Camera settings data
Content starts
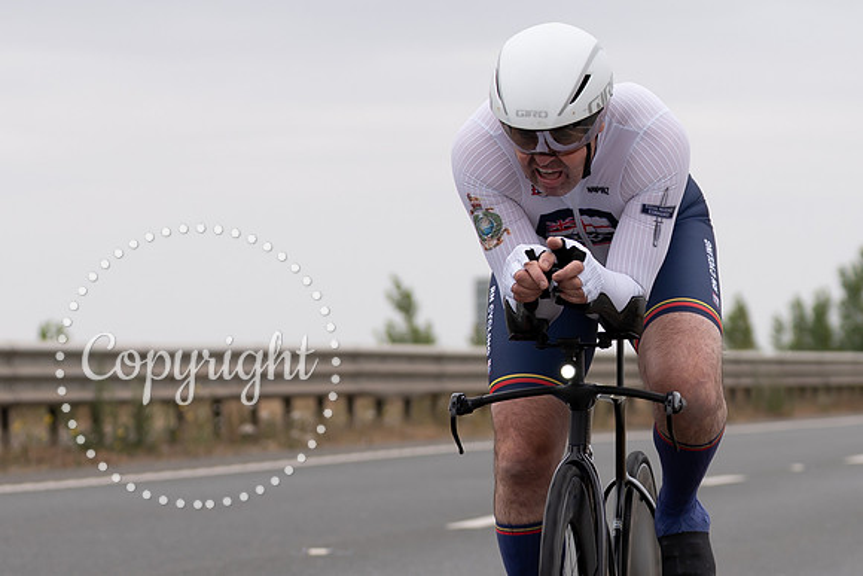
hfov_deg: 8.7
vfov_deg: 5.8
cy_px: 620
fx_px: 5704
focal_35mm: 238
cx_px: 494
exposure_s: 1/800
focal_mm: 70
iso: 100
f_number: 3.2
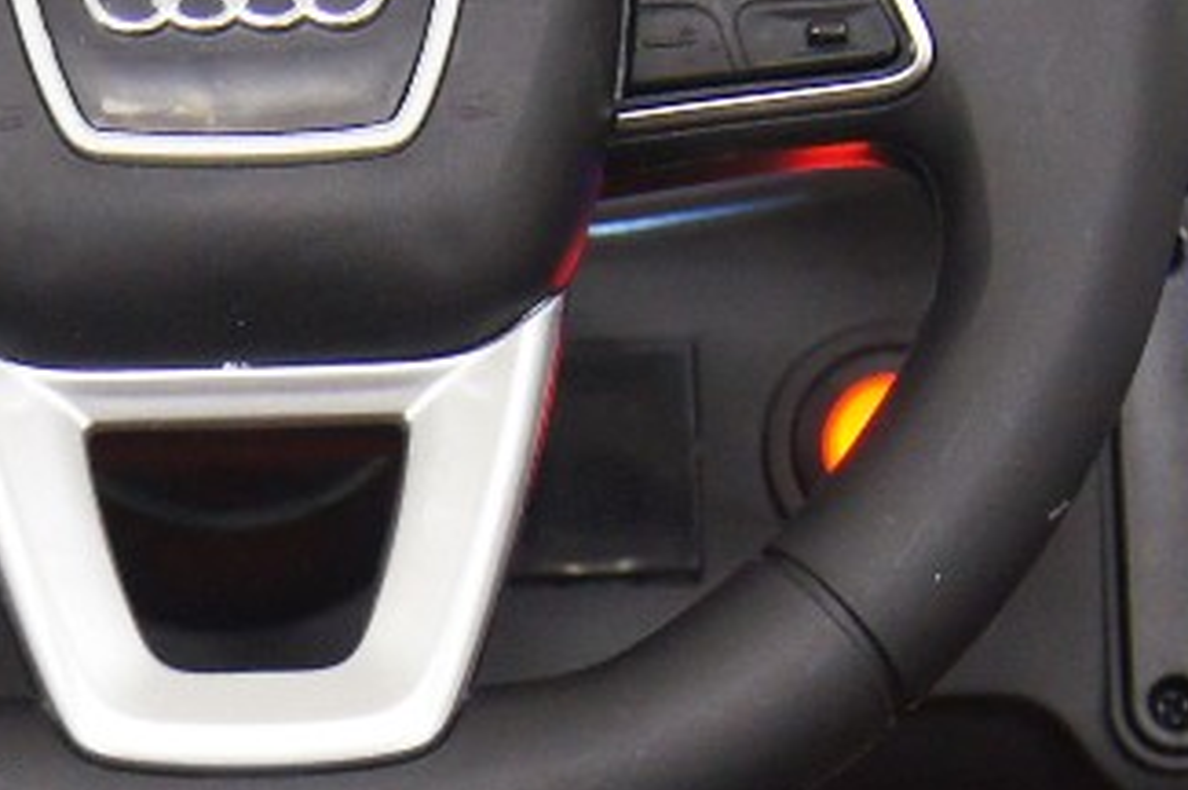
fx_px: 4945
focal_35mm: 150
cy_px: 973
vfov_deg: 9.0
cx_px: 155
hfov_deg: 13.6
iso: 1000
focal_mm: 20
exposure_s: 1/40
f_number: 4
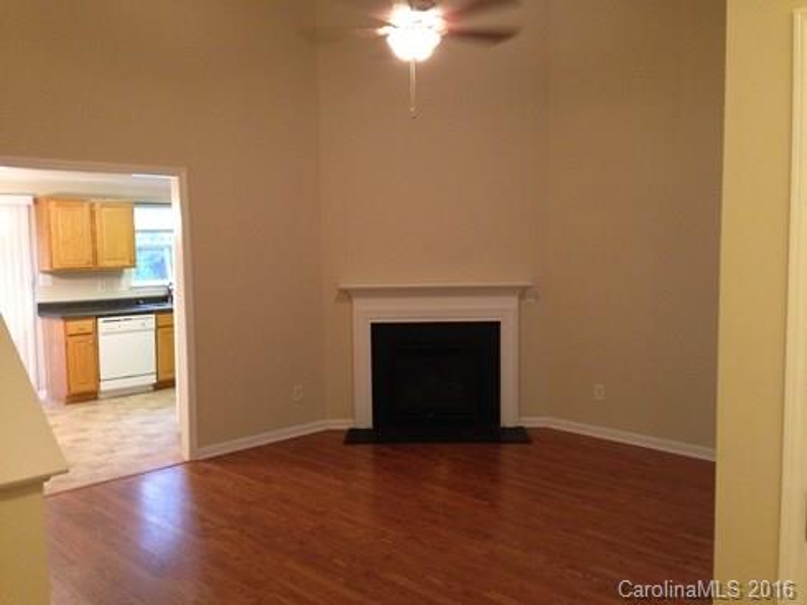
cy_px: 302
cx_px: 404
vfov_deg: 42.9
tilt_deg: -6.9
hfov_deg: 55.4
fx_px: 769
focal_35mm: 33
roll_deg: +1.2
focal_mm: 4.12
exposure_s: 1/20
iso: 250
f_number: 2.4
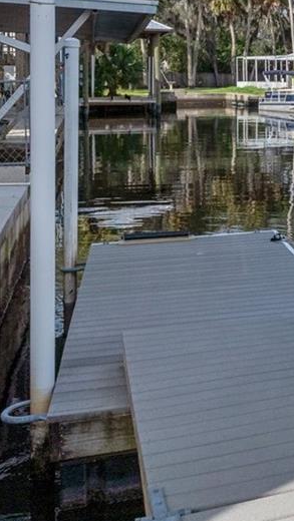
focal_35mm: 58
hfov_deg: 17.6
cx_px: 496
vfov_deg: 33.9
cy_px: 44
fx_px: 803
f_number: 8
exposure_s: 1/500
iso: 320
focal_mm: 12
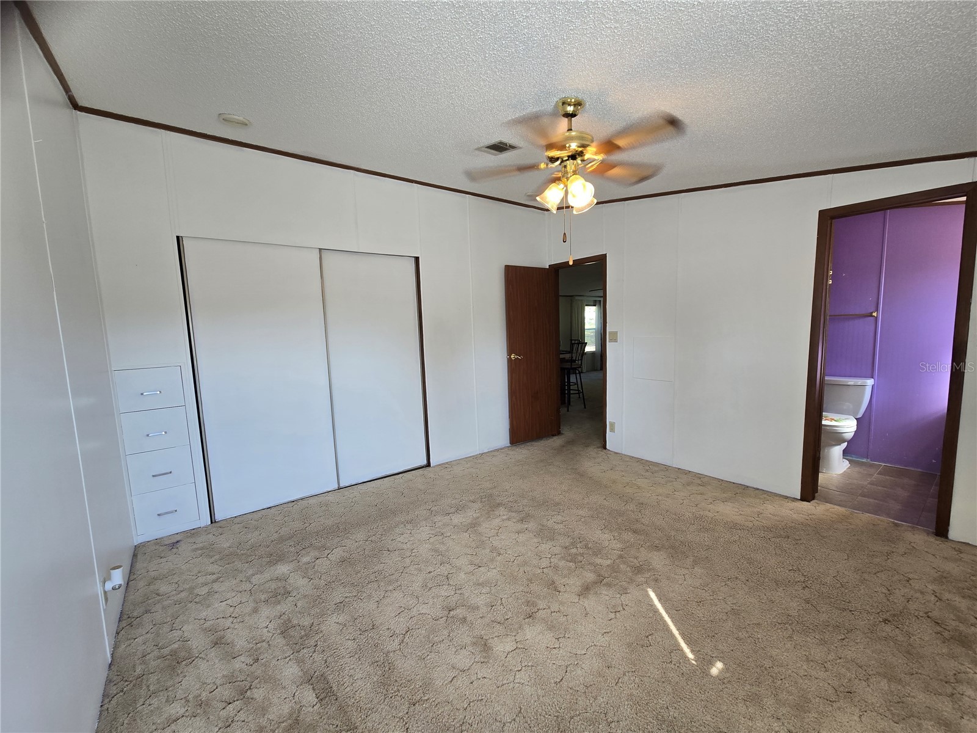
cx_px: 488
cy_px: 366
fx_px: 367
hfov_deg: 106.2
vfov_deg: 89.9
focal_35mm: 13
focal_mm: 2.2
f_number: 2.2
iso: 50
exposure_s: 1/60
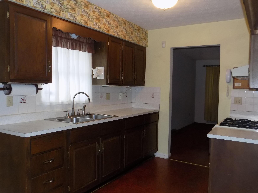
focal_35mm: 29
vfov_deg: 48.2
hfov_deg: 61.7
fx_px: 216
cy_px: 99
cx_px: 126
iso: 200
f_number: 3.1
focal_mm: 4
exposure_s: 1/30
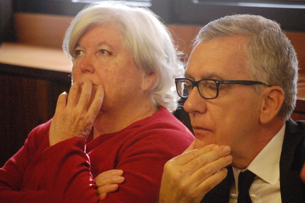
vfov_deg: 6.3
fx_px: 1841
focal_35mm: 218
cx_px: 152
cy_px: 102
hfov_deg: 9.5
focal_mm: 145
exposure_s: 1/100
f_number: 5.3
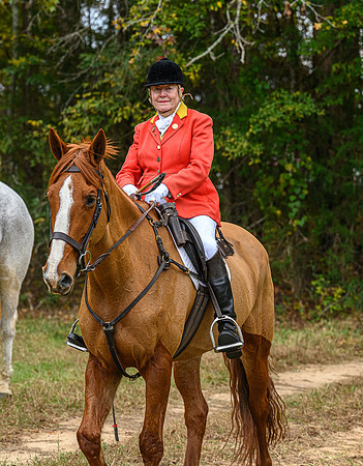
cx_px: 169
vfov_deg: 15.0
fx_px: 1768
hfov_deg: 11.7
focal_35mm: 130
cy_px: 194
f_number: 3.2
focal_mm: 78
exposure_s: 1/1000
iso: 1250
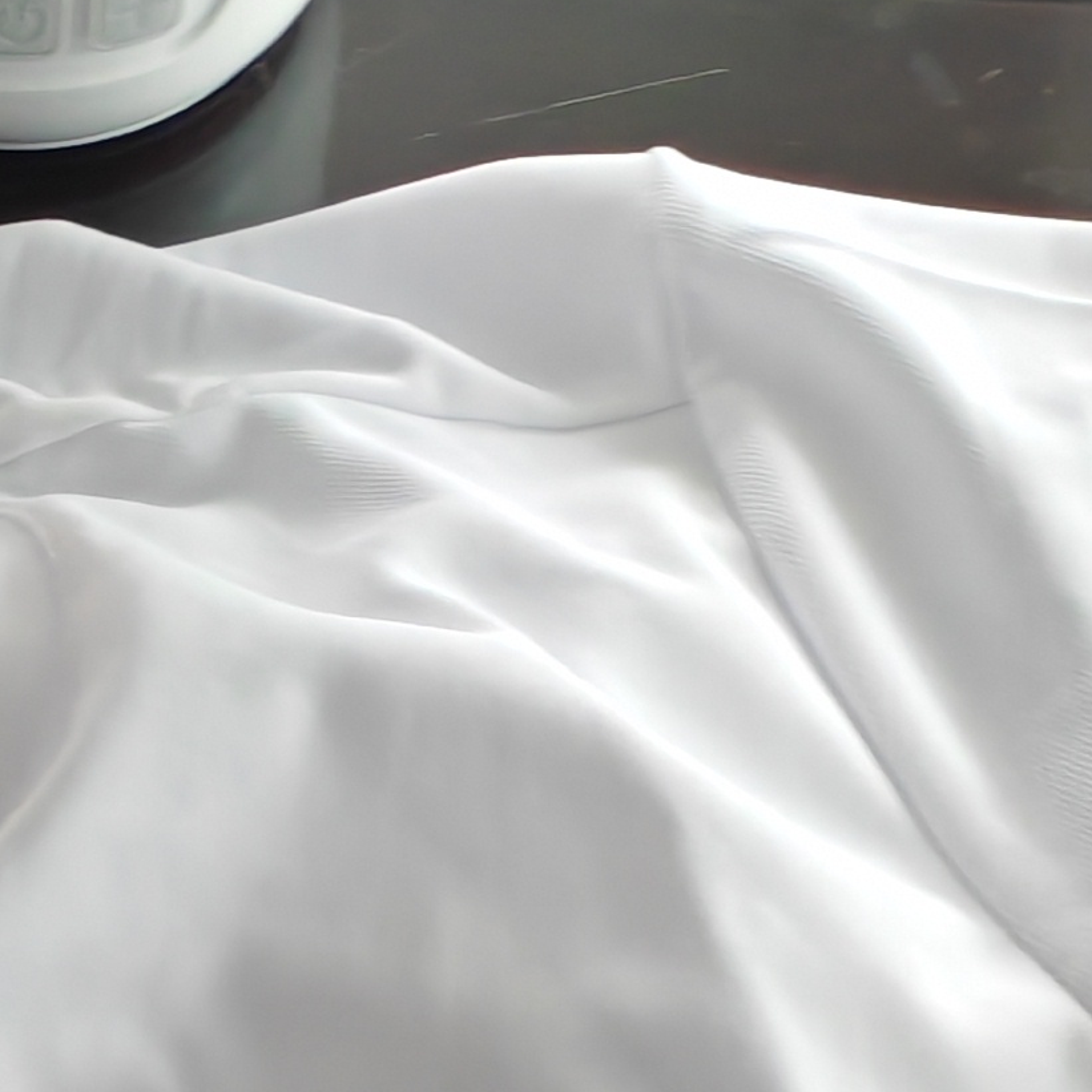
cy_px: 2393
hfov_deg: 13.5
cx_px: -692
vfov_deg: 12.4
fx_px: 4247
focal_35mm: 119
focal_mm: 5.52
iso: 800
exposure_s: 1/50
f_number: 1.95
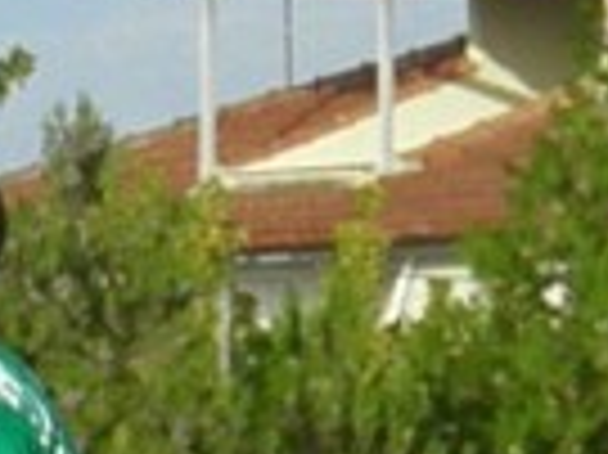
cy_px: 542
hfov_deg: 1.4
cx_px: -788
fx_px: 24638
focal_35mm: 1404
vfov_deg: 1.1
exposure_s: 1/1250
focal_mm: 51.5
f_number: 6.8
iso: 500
Content ends
Exercise instructions » From the first line above to the last, reproduce the records exactly but without the pictures.

Answer to the problem »
hfov_deg: 8.7
vfov_deg: 5.8
cy_px: 620
fx_px: 5704
focal_35mm: 238
cx_px: 494
exposure_s: 1/800
focal_mm: 70
iso: 100
f_number: 3.2
fx_px: 4945
focal_35mm: 150
cy_px: 973
vfov_deg: 9.0
cx_px: 155
hfov_deg: 13.6
iso: 1000
focal_mm: 20
exposure_s: 1/40
f_number: 4
cy_px: 302
cx_px: 404
vfov_deg: 42.9
tilt_deg: -6.9
hfov_deg: 55.4
fx_px: 769
focal_35mm: 33
roll_deg: +1.2
focal_mm: 4.12
exposure_s: 1/20
iso: 250
f_number: 2.4
focal_35mm: 58
hfov_deg: 17.6
cx_px: 496
vfov_deg: 33.9
cy_px: 44
fx_px: 803
f_number: 8
exposure_s: 1/500
iso: 320
focal_mm: 12
cx_px: 488
cy_px: 366
fx_px: 367
hfov_deg: 106.2
vfov_deg: 89.9
focal_35mm: 13
focal_mm: 2.2
f_number: 2.2
iso: 50
exposure_s: 1/60
focal_35mm: 29
vfov_deg: 48.2
hfov_deg: 61.7
fx_px: 216
cy_px: 99
cx_px: 126
iso: 200
f_number: 3.1
focal_mm: 4
exposure_s: 1/30
vfov_deg: 6.3
fx_px: 1841
focal_35mm: 218
cx_px: 152
cy_px: 102
hfov_deg: 9.5
focal_mm: 145
exposure_s: 1/100
f_number: 5.3
cx_px: 169
vfov_deg: 15.0
fx_px: 1768
hfov_deg: 11.7
focal_35mm: 130
cy_px: 194
f_number: 3.2
focal_mm: 78
exposure_s: 1/1000
iso: 1250
cy_px: 2393
hfov_deg: 13.5
cx_px: -692
vfov_deg: 12.4
fx_px: 4247
focal_35mm: 119
focal_mm: 5.52
iso: 800
exposure_s: 1/50
f_number: 1.95
cy_px: 542
hfov_deg: 1.4
cx_px: -788
fx_px: 24638
focal_35mm: 1404
vfov_deg: 1.1
exposure_s: 1/1250
focal_mm: 51.5
f_number: 6.8
iso: 500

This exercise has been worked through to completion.